Chegados ao ponto em que durante um ano fomos forçados a parar, adiar e desistir, será desejável que, neste arranque de esperança que a vacina nos permite, não voltemos ao normal da vida que vínhamos trilhando.

Devemos, depois de tudo o que passámos e ainda vamos vivenciar nos tempos próximos, adotar uma nova forma de estar e viver em comunidade. Para isso, mais uma vez as Misericórdias, com o seu ideário programático das obras de misericórdia, podem acrescentar valor às opções que viermos a tomar.

A sua história secular de serviço e humanismo, patentes no esforço que assumiram nesta pandemia e no que lhes vai ser pedido para enfrentar a crise social que se avizinha, conferem-lhes essa legitimidade. 

Uma nova ordem civilizacional impõe-se na gestão da casa comum e, para isso, num modesto, mas sugestivo exercício, propomos um conjunto de conceitos que poderiam traduzir uma carta de compromisso para todos.

Obras de misericórdia corporais

Dar de comer a quem tem fome. Produção alimentar sustentável. Distribuição ética dos bens de consumo. Comércio justo. Economia honesta. Consumos sem desperdício. Mais cooperação e menos competição.

Dar de beber a quem tem sede. Gestão equilibrada dos recursos hídricos. Defesa do meio ambiente. Consciência e ação ecológica. Acesso universal a água potável e saneamento básico.

Vestir os nus. Habitação condigna para todos. Combate à pobreza a vários níveis. Ajuda solidária e desinteressada. Fim da exploração de mão de obra barata. Consumo regrado de bens.

Dar pousada aos peregrinos. Acolhimento de todos na dignidade de pessoa humana. Acabar com o flagelo dos migrantes, refugiados e sem abrigo. Melhorar a institucionalização de idosos e pessoas com deficiência.

Cuidar dos enfermos. Reforçar os meios e a gestão do Serviço Nacional de Saúde. Investir na gestão partilhada e complementar dos serviços de saúde. Democratizar o acesso aos medicamentos. Reforçar a investigação científica.

Visitar os presos. Visitar e apoiar todos os que estão sós em casa. Ajudar os que estão prisioneiros de vícios e explorações indignas. Exercer na proximidade a cidadania da gratuidade.

Enterrar os mortos. Enterrar os procedimentos que destroem o planeta e as relações sociais. Combater os egoísmos, a ganância, o lucro sem ética e o enriquecimento ilícito. Enterrar os conflitos e as desigualdades entre nações.

========

**INSTRUÇÃO 1**
Transcreva, do excerto sobre as obras de misericórdia, o trecho que abre com as palavras que contêm "Dar de beber" e fecha com "pessoas com deficiência.".
**INSTRUÇÃO 2**
Responda, com base no excerto sobre as obras de misericórdia:
(a) Durante quanto tempo, segundo o texto, fomos forçados a parar, adiar e desistir?
(b) O que permite o "arranque de esperança" referido no início?
(c) Na obra "Cuidar dos enfermos", que serviço se propõe reforçar nos meios e na gestão?

[Dados de correspondência de pontos-chave]
========

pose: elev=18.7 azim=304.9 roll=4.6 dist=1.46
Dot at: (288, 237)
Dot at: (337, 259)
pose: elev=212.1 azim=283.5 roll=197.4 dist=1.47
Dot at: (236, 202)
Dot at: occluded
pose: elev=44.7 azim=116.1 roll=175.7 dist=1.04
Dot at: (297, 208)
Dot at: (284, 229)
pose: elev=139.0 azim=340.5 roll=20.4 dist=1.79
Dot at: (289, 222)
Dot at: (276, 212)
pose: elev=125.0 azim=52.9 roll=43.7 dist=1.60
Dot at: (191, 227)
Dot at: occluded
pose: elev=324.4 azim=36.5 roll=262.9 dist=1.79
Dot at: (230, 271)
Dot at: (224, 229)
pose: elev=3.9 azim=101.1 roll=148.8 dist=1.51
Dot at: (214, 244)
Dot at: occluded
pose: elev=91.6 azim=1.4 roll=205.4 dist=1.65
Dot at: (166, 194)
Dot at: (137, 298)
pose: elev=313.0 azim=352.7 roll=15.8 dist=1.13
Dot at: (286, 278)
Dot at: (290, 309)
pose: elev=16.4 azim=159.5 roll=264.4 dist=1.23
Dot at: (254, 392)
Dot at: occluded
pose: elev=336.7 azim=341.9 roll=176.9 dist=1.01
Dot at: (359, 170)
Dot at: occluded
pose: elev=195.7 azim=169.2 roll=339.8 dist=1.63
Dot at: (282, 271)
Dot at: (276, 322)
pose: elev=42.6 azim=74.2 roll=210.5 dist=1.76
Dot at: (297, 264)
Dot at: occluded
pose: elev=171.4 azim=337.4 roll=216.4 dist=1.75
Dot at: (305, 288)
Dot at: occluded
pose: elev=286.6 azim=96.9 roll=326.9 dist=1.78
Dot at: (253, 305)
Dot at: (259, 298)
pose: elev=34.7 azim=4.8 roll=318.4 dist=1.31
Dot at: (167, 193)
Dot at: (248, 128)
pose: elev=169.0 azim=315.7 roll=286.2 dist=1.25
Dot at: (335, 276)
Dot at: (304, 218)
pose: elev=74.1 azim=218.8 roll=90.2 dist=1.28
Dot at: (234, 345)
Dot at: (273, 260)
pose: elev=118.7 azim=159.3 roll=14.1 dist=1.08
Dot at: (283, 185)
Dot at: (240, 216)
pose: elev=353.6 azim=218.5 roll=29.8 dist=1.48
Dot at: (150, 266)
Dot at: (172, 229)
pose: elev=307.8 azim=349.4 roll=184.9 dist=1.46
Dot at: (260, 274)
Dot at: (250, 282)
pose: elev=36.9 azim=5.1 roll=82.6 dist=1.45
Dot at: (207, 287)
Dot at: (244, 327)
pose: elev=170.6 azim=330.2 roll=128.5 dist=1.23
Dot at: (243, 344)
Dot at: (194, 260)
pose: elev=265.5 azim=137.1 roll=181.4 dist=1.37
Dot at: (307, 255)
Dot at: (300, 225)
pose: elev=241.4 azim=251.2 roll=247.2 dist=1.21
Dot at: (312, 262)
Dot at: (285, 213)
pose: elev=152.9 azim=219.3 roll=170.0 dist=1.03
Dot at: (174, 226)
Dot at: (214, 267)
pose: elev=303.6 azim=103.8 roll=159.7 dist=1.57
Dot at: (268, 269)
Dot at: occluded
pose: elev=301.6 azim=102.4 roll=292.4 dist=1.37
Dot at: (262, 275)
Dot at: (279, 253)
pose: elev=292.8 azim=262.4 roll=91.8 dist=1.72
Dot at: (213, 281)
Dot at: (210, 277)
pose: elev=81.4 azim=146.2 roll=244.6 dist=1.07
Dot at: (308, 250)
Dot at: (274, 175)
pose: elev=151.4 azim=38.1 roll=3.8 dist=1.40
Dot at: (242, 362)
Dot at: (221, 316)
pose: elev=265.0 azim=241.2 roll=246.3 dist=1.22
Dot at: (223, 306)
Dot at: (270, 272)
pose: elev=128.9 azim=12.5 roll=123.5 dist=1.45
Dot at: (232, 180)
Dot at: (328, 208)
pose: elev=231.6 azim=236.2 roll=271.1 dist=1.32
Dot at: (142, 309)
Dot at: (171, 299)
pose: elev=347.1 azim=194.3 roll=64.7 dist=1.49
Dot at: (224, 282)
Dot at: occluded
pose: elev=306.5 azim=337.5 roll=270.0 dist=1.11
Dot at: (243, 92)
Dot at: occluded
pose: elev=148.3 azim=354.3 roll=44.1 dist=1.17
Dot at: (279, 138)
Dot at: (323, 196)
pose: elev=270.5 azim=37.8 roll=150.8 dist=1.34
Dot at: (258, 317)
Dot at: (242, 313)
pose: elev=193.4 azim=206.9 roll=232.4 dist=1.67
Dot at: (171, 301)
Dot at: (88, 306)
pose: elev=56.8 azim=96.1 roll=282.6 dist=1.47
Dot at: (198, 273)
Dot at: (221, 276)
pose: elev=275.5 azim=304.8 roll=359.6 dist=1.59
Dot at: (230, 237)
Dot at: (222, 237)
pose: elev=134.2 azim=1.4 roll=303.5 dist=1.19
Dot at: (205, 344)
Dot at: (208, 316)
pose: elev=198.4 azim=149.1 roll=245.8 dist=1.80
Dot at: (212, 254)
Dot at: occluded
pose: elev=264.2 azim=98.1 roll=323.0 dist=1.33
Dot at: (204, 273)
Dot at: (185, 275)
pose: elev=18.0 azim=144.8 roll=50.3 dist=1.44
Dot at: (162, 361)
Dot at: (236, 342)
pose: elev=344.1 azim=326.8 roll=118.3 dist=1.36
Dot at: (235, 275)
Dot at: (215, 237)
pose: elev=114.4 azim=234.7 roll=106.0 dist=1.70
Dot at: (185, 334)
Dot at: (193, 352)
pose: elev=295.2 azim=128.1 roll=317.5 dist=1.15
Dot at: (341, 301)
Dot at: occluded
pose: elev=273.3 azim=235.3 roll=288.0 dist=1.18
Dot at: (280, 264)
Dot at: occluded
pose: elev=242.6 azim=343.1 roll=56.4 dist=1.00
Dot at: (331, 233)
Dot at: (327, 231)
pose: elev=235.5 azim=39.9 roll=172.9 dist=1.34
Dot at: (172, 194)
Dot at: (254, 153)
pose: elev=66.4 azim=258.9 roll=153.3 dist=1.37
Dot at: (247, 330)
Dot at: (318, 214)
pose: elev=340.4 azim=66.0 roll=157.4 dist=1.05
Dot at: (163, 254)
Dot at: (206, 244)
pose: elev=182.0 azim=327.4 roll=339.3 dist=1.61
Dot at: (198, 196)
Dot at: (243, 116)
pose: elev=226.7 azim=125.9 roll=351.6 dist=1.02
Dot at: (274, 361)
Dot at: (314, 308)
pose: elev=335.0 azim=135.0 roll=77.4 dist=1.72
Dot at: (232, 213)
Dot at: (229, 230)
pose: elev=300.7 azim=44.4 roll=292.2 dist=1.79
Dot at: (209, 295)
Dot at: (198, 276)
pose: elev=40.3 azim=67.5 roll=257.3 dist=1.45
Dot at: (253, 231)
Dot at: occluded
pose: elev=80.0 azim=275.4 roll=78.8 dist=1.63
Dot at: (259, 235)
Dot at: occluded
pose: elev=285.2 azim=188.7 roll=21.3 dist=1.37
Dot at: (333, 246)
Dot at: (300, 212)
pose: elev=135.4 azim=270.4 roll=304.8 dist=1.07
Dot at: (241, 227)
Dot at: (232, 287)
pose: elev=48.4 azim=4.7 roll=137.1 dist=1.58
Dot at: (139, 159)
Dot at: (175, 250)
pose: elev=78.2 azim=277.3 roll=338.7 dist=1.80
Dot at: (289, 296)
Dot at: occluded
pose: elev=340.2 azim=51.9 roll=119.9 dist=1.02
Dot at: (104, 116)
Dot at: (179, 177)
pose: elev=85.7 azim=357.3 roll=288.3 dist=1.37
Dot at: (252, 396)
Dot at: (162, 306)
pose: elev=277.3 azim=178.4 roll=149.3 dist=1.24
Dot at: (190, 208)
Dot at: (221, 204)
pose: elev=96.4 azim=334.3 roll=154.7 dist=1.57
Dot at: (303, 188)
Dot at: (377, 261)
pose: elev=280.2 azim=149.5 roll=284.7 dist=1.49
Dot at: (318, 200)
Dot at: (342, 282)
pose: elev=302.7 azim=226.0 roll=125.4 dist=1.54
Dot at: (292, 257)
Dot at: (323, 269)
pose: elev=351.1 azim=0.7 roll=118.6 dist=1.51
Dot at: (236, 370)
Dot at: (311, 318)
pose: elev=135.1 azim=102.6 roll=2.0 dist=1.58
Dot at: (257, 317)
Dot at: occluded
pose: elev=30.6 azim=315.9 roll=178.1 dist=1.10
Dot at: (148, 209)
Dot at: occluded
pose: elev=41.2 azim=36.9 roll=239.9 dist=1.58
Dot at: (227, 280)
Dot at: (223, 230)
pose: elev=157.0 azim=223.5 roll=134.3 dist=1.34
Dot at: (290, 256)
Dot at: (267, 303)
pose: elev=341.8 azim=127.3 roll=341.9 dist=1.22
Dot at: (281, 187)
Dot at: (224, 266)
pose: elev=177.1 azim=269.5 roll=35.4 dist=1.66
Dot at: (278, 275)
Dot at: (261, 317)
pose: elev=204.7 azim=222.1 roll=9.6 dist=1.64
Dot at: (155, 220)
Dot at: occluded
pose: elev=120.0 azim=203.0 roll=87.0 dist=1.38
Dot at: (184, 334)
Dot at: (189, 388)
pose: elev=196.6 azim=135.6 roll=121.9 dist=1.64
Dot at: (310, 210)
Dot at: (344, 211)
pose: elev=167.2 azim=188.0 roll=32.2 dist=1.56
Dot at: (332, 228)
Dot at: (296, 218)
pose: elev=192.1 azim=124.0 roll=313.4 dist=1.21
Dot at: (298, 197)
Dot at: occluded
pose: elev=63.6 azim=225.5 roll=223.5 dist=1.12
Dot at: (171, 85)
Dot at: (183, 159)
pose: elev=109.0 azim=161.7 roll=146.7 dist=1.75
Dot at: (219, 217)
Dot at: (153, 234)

========

**RESPOSTA 1**
Dar de beber a quem tem sede. Gestão equilibrada dos recursos hídricos. Defesa do meio ambiente. Consciência e ação ecológica. Acesso universal a água potável e saneamento básico.

Vestir os nus. Habitação condigna para todos. Combate à pobreza a vários níveis. Ajuda solidária e desinteressada. Fim da exploração de mão de obra barata. Consumo regrado de bens.

Dar pousada aos peregrinos. Acolhimento de todos na dignidade de pessoa humana. Acabar com o flagelo dos migrantes, refugiados e sem abrigo. Melhorar a institucionalização de idosos e pessoas com deficiência.

**RESPOSTA 2**
(a) Durante um ano.
(b) A vacina.
(c) O Serviço Nacional de Saúde.